Updated code examples for iText 7
NOTE: The following Digital Signatures eBook was originally written for iText 5/iTextSharp and although many of the described concepts and operations are still relevant and transferable to iText 7, the included code examples are outdated.
However, we have updated the digital signature examples to apply to the latest releases of iText 7. Both Java and .NET (C#) examples can be found in the following addendum to the Digital Signatures eBook.
Introduction
The main rationale for PDF used to be viewing and printing documents in a reliable way. The technology was conceived with the goal “to provide a collection of utilities, applications, and system software so that a corporation can effectively capture documents from any application, send electronic versions of these documents anywhere, and view and print these documents on any machines.” (Warnock, 1991)
Why we need PDF
This mission was set forth in the Camelot paper, and it was accomplished with the first publication of the Portable Document Format Reference (Adobe, 1993) and the availability of the first PDF software products created by Adobe. PDF became renowned as the format that could be trusted to ensure a consistent output, be it on screen or in print.
In the years that followed, an abundance of new tools from Adobe as well as from third party software vendors emerged, and the PDF specification was —and still is— very much alive. Plenty of functionality has been added to the PDF format over the years. Because of this, PDF has become the preferred document format of choice in many professional sectors and industries.
In this paper we’ll focus on one specific aspect of PDF files that makes the choice for PDF over any other document format a no-brainer: digital signatures.

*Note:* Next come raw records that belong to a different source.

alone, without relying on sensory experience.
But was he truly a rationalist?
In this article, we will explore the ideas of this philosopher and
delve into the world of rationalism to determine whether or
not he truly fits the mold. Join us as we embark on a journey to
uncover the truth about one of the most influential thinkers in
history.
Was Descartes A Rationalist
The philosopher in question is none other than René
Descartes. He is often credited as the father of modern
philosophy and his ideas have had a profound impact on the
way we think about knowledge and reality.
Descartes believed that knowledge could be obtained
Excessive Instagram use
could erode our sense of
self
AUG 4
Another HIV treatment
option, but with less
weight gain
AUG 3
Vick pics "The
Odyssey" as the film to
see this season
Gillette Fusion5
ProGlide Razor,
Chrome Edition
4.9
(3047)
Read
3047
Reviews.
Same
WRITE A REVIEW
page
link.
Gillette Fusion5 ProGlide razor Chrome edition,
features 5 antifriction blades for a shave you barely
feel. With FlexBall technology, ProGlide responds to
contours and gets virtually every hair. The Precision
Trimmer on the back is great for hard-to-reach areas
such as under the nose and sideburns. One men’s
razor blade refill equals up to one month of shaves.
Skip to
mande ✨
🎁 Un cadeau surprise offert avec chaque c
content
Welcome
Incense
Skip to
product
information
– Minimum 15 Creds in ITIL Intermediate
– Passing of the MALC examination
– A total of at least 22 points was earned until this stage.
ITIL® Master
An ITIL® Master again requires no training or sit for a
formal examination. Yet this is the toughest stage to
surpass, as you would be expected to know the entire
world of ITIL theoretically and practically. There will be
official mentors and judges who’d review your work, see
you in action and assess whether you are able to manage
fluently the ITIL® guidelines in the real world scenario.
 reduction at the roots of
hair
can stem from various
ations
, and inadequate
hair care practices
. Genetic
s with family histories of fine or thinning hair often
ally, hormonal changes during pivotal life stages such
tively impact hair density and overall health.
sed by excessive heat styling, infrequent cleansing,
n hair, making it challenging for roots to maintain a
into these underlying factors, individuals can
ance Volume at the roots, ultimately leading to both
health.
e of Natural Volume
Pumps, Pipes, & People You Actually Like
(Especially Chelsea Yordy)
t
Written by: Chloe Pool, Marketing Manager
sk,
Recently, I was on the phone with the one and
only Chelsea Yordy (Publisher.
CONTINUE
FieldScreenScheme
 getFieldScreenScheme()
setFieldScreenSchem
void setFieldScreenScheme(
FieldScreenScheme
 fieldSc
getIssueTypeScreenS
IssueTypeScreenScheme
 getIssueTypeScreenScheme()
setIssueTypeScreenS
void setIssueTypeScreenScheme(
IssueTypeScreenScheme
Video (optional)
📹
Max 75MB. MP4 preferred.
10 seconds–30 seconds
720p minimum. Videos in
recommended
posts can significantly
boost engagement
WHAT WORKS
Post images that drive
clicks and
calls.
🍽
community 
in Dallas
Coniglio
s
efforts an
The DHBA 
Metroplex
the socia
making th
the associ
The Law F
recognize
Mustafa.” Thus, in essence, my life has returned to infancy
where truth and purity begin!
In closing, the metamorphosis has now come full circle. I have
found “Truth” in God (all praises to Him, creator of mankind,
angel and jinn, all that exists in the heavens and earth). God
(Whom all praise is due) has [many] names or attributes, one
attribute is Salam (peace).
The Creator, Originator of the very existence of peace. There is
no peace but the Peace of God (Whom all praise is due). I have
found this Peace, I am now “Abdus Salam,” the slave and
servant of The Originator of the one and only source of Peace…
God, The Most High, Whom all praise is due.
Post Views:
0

Why we need digital signatures
Imagine a document that has legal value. Such a document may contain important information about rights and obligations, in which case you need to ensure its authenticity. You don’t want people to deny the commitments they’ve written down. Furthermore, this document probably has to be mailed to, viewed and stored by different parties. On different places in the workflow, at different moments in time, the document can be altered, be it voluntary, for instance to add an extra signature, involuntary, for example due to a transmission error, or deliberately, if somebody wants to create a forgery from the original document.
For centuries, we’ve tried to solve this problem by putting a so-called ‘wet ink signature’ on paper. Nowadays, we can use digital signatures to ensure:
- the integrity of the document— we want assurance that the document hasn’t been changed somewhere in the workflow,
- the authenticity of the document— we want assurance that the author of the document is who we think it is (and not somebody else),
- non-repudiation— we want assurance that the author can’t deny his or her authorship.
In this paper, we’ll focus on documents in the portable document format (PDF).